BBC Today programme presenter Nick Robinson is new hospice patron
PUBLISHED: 16:31 14 September 2020 | UPDATED: 16:31 14 September 2020
Macclesfield’s Nick Robinson on his role at East Cheshire Hospice
At times like this, it’s good to look for the positives amid all the gloom. There isn’t much you can say that is good at a global pandemic but – and bear with me as I’m having to try hard here – it has allowed me another 15 minutes in bed.
My alarm clock now goes at the positively luxurious time of 3.45 am. By presenting Radio 4’s Today programme from my basement I have gained a whole quarter of an hour’s lie-in.
More importantly, the crisis has given me the opportunity to talk to and be inspired by many of those on the frontline – looking for a vaccine to the coronavirus, treating those unlucky enough to get it, or working tirelessly to make sure that those they care for do not catch what could, for them, be a life-threatening infection.
Few conversations I have had have inspired me more than that I had a few weeks back with Karyn Johnston, chief executive at East Cheshire Hospice. The hospice offers sanctuary and reassurance, making those last few precious days tolerable and manageable by helping to ease the anxieties when someone reaches the end of their life. Karyn had to tear up many of the tried and tested ways she cares for people in order to keep everyone at the hospice – staff, patients and visitors – as safe as possible.
I was speaking to her while chairing an event after East Cheshire hospice did me the great honour of asking me to become a patron of the charity in June. It’s a place with which I will always have a special bond. My dad spent his last few days there. I’ll never forget the amazing care he and we – my mother, my brother and sister and all our own children – received at that difficult time.
As well as speaking to the staff I’ve begun a series of interviews with a series of high-profile folk who, like me, want to support the hospice. Local lad Terry Waite spoke movingly about his time in solitary confinement as a hostage in Beirut and the lessons it had taught him for dealing with lockdown. Professor Dame Nancy Rothwell – the vice-chancellor of Manchester University – talked about the challenges she had faced trying to keep students safe while keeping the university running and solvent. We’ve called the series Meeting of Minds. Still to come are
Jim (now Lord) O’Neill, the city economist who is a driving force behind the Northern Powerhouse Partnership and Sir John Timpson who, with his late wife Alex, used their shoe repair empire to help others, by fostering 90 children and employing more than 600 ex-offenders.
There is a lot of kindness and generosity out there – among those who work for local charities such as East Cheshire Hospice, and those who support them.

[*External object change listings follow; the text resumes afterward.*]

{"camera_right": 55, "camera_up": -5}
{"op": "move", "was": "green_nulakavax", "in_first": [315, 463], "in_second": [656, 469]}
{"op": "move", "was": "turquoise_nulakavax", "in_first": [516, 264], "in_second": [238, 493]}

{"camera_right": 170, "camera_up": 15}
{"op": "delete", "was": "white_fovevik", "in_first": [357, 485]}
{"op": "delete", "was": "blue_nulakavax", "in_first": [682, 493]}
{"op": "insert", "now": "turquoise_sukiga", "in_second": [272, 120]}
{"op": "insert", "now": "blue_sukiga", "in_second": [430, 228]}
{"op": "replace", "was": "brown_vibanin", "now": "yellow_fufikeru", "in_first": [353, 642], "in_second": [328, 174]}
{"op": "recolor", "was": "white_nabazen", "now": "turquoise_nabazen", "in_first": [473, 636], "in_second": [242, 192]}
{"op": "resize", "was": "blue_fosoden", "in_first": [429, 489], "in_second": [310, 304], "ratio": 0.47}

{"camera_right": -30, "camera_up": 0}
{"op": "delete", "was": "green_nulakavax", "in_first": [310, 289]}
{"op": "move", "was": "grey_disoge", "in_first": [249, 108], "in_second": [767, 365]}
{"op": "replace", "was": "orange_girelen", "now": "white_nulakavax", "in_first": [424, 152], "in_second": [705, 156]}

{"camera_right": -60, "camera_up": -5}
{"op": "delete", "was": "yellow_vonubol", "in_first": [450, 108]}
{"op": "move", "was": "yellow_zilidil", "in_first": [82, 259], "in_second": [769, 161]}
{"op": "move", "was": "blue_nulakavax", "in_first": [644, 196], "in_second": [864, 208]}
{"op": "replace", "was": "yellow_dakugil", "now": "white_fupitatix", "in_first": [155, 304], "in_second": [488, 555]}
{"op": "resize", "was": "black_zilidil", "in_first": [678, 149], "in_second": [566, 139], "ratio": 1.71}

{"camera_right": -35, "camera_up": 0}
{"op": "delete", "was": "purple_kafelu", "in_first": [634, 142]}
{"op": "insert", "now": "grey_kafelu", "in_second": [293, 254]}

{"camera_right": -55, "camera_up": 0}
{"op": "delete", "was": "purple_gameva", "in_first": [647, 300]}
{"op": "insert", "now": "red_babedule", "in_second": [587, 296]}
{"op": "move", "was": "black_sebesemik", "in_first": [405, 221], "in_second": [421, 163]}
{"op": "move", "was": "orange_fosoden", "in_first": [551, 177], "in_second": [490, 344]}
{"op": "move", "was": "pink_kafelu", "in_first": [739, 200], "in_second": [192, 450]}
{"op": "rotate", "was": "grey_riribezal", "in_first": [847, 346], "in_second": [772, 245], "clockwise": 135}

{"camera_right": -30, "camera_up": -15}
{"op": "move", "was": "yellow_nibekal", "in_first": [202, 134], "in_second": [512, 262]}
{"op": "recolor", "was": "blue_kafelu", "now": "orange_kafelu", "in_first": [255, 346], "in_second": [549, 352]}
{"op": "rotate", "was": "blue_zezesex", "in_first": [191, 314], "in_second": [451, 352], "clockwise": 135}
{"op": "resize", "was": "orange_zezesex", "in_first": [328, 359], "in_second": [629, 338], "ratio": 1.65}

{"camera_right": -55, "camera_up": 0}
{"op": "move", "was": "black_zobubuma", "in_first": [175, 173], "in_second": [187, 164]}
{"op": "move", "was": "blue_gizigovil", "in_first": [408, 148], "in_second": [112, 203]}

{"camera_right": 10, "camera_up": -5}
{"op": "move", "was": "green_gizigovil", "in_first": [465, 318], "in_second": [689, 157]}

Many are struggling to make ends meet as the pandemic has denied them the chance to have their normal fundraising events.
The hospice has lost more than £1m in income and that really matters, as it is the second lowest-funded hospice in the country – securing less than a fifth of its income from the government.
Helping to raise funds is one way I can give back to my home patch – home still to the rest of my family. It also helps me sleep a little sounder for those extra 15 minutes.
For more information about East Cheshire Hospice visit www.eastcheshirehospice.org.uk.
Nick Robinson, who was born and bred in Macclesfield, has a distinguished career in radio and television, presenting Radio 4’s flagship Today programme since 2015. His father Robbie spent his final days at East Cheshire Hospice and Nick’s role as patron will involve promoting the charity’s work, including hosting Meeting of Minds, a series of exclusive virtual events with high-profile guest speakers.